What a garbage post. You have no facts for most of the outrageous claims you make, many of which are verifiably false. STOP THE LIES!

Anonymous said...

I agree with the first two posters. Since when did Yale Law School graduate Paulose become a "Regent Law School favorite"? And did you bother to check out the ACTUAL facts as to why Horn prosecuted sicko Harlan Harris? You people are worse than tabloid journalists, just mass marketing your TRASH for partisan hack purposes.

«—U®Anu§—» said...

I admit I didn't check Rachel's transcript. It turns out, she's quite the scholar. I'll fix that error, so there won't be any objections.

«—U®Anu§—» said...

Yes, it's a horrible story, so bad I didn't care to say a lot about it. But when I saw my own home state had a law REQUIRING computer technicians to report porn they found on computers...well, I thought I should tell it to someone.

I apologize to Rachel Paulose for slurring her education credentials. That was wrong, and I shouldn't have done it.

I'd use more care with people who weren't trying to slip it by all the time under the cover of protecting children. My parents and my friends' parents had a way of protecting children! They hated us. Not as a conversation device, they actually did. They told us, in all sincerity, not to talk to strangers or accept a ride, because we'd just wind up buried in the woods somewhere. Furthermore, they wouldn't bother trying to find us, and wouldn't think of us anymore, because we'd been too stupid and had made them ashamed. Now, that's some REAL child protecting: I still won't accept a ride from a stranger, and I'm 53.

To our anons, I wholeheartedly defend your right to call me a liar and partisan hack, and if you want to do it go ahead. This is the U.S.A. But, if you want to argue that freedom of speech is an outdated concept, and you do it here, I'll argue with you. How much you believe in freedom of speech can be gauged by how willing you are to defend it, even the worst of it, especially the worst of it. I'm registered as a democrat. But, I don't know how other democrats feel about the campaign to stamp out child pornography. I passed the link around to a few people who responded with absolute silence. I know what I think, and I said it. I assume others don't know what to think, so they say nothing. You spoke your minds. That happens because you can.

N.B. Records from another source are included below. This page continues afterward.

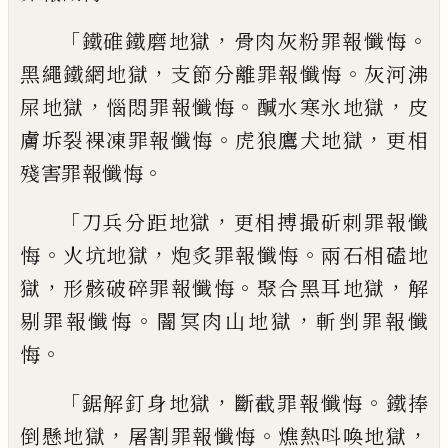
「
，
。
鐵
碓鐵磨地獄
骨肉灰粉罪報懺悔
，
。
黑繩鐵網
地獄
支節分離罪報懺悔
灰河沸
，
。
，
屎地獄
惱
悶罪報懺悔
醎水寒氷地獄
皮
。
，
膚坼裂裸凍
罪報懺悔
虎狼鷹犬地獄
更相
。
殘害罪報懺
悔
「
，
刀兵分距地獄
更相搏撮斫刺罪報懺
。
，
。
悔
火坑地獄
炮炙罪報懺悔
兩石相磕地
，
。
，
獄
形
骸破碎罪報懺悔
聚合黑耳地獄
解
。
，
剔罪報
懺悔
闇冥肉山地獄
斬剉罪報懺
。
悔
「
，
。
鋸解釘
身地獄
斷截罪報懺悔
鐵捧
，
。
，
倒懸地獄
屠割
罪報懺悔
燋熱呌喚地獄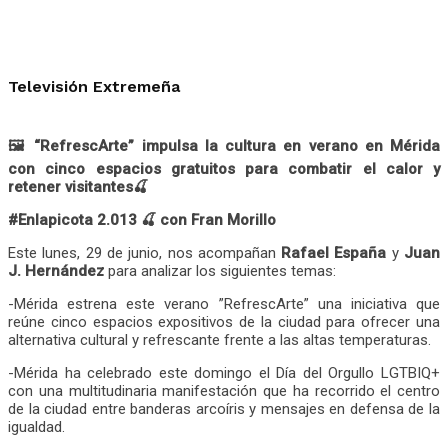
Televisión Extremeña
🖼️ “RefrescArte” impulsa la cultura en verano en Mérida
con cinco espacios gratuitos para combatir el calor y
retener visitantes🍒
#Enlapicota 2.013 🍒 con Fran Morillo
Este lunes, 29 de junio, nos acompañan
Rafael España
y
Juan
J. Hernández
para analizar los siguientes temas:
-Mérida estrena este verano ”RefrescArte” una iniciativa que
reúne cinco espacios expositivos de la ciudad para ofrecer una
alternativa cultural y refrescante frente a las altas temperaturas.
-Mérida ha celebrado este domingo el Día del Orgullo LGTBIQ+
con una multitudinaria manifestación que ha recorrido el centro
de la ciudad entre banderas arcoíris y mensajes en defensa de la
igualdad.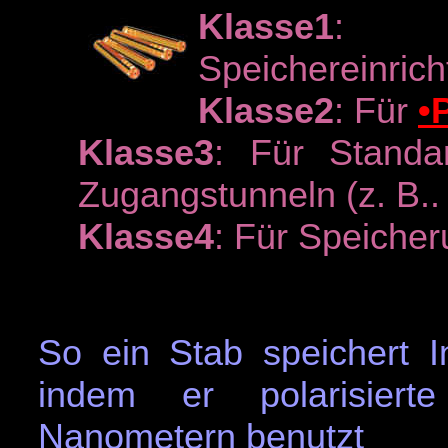
Klasse1
: F
Speichereinric
Klasse2
: Für
•
Klasse3
: Für Standa
Zugangstunneln (z. B.
Klasse4
: Für Speiche
So ein Stab speichert I
indem er polarisiert
Nanometern benutzt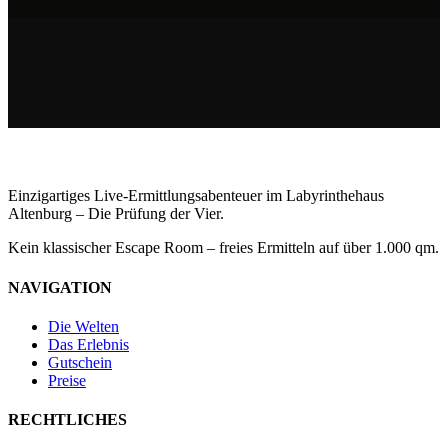
Einzigartiges Live-Ermittlungsabenteuer im Labyrinthehaus
Altenburg – Die Prüfung der Vier.
Kein klassischer Escape Room – freies Ermitteln auf über 1.000 qm.
NAVIGATION
Die Welten
Das Erlebnis
Gutschein
Preise
RECHTLICHES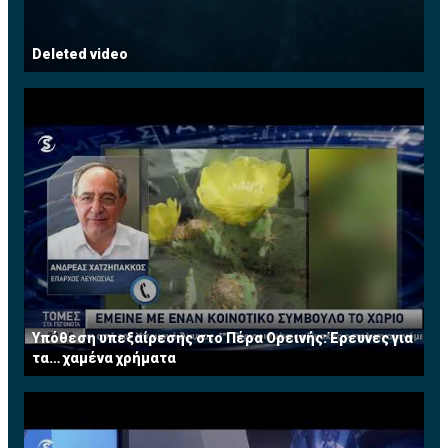
Deleted video
Υπόθεση υπεξαίρεσης στο Πέρα Ορεινής: Έρευνες για
τα… χαμένα χρήματα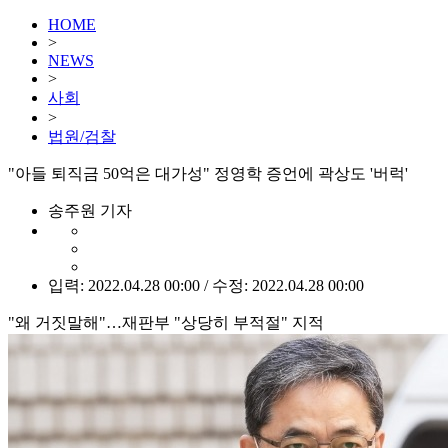
HOME
>
NEWS
>
사회
>
법원/검찰
"아들 퇴직금 50억은 대가성" 정영학 증언에 곽상도 '버럭'
송주원 기자
입력: 2022.04.28 00:00 / 수정: 2022.04.28 00:00
"왜 거짓말해"…재판부 "상당히 부적절" 지적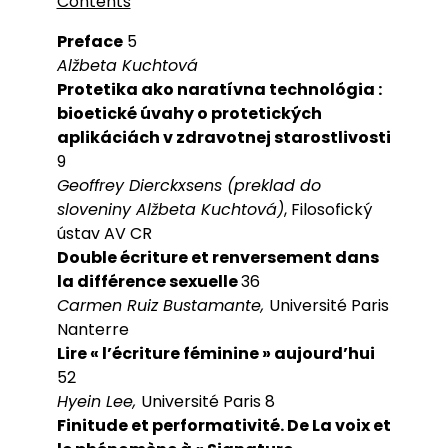
Contents
Preface
5
Alžbeta Kuchtová
Protetika ako naratívna technológia :
bioetické úvahy o protetických
aplikáciách v zdravotnej starostlivosti
9
Geoffrey Dierckxsens (preklad do
sloveniny Alžbeta Kuchtová)
, Filosofický
ústav AV CR
Double écriture et renversement dans
la différence sexuelle
36
Carmen Ruiz Bustamante,
Université Paris
Nanterre
Lire « l’écriture féminine » aujourd’hui
52
Hyein Lee,
Université Paris 8
Finitude et performativité. De La voix et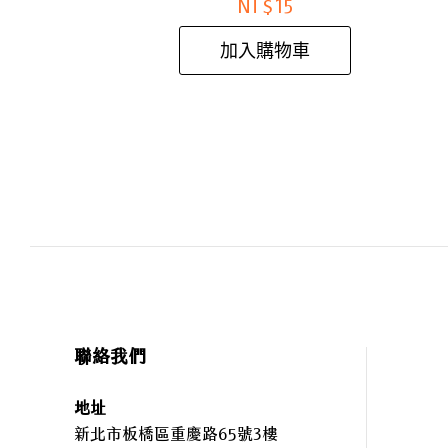
NT$
15
加入購物車
聯絡我們
地址
新北市板橋區重慶路65號3樓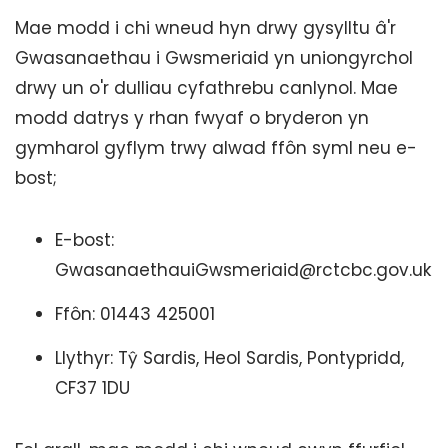
Mae modd i chi wneud hyn drwy gysylltu â'r
Gwasanaethau i Gwsmeriaid yn uniongyrchol
drwy un o'r dulliau cyfathrebu canlynol. Mae
modd datrys y rhan fwyaf o bryderon yn
gymharol gyflym trwy alwad ffôn syml neu e-
bost;
E-bost:
GwasanaethauiGwsmeriaid@rctcbc.gov.uk
Ffôn: 01443 425001
Llythyr: Tŷ Sardis, Heol Sardis, Pontypridd,
CF37 1DU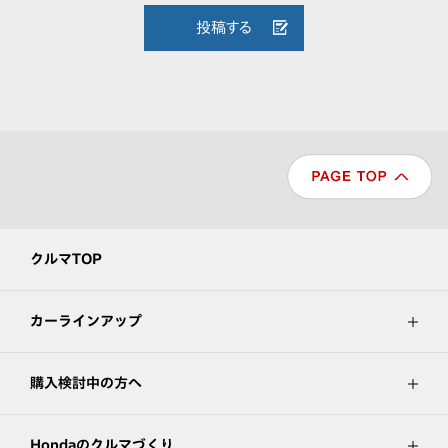
投稿する
クルマTOP
カーラインアップ
購入検討中の方へ
Hondaのクルマづくり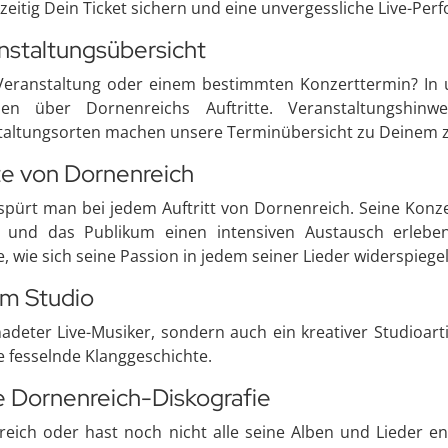
itig Dein Ticket sichern und eine unvergessliche Live-Per
nstaltungsübersicht
 Veranstaltung oder einem bestimmten Konzerttermin? In u
n über Dornenreichs Auftritte. Veranstaltungshinwe
taltungsorten machen unsere Terminübersicht zu Deinem zu
te von Dornenreich
spürt man bei jedem Auftritt von Dornenreich. Seine Konz
 und das Publikum einen intensiven Austausch erleben
, wie sich seine Passion in jedem seiner Lieder widerspiegel
im Studio
deter Live-Musiker, sondern auch ein kreativer Studioart
ne fesselnde Klanggeschichte.
 Dornenreich-Diskografie
eich oder hast noch nicht alle seine Alben und Lieder en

My personal opinion is that engaging in sexuality with preadolescents is a terrible thing. It should be a crime, and it is. Photographing it makes a trail of evidence, but that isn't the crime. Years ago I received a porn video in e-mail which was very hard to see. It occurred to me about a year later that the people in it may have been too young. I'm sure whoever sent it had no idea. Under this crusade, we could have both been sent to prison. Did we commit a crime? If that happened to you, and the police found out, would you let yourself be arrested? It's more than a rhetorical exercise. It's a matter of life and death. It can happen to YOU. That evidence is also very easy to plant.

lukery said...

thanks to those who pointed out the errors

«—U®Anu§—» said...

I read a list of Bush appointees from Regent somewhere, and darned if Rachel's name wasn't on it. But, I couldn't find it. I haven't tried to learn what penalty a computer technician incurs for failing to report pornography. It isn't something one would necessarily uncover when servicing a computer. Other than entrapment, I wonder how the enforcement for that works.

My father had a partner with architectural degrees from Harvard and Oxford, the finest credentials money can buy, best in the world. The man couldn't draw a line. The firm used him to deliver plans to customers.

Rachel may be subpoenaed in the Gonzales investigation. That should be interesting.

Benny said...

Thank you, Uranus, for your fine writing and brave content. I concurr, as you pointed out, that graduating from Yale is not proof of superior ability, or even substandard ability. It more likely proves either wealth in the family or maybe nothing at all. George W. Bush, or course, is one of the more famous Yalees. And Dubya, of course, is a goofball.

«—U®Anu§—» said...

Thanks, Benny. You are a good, good boy. I have to admit, I know Benny: he is Janet's cat.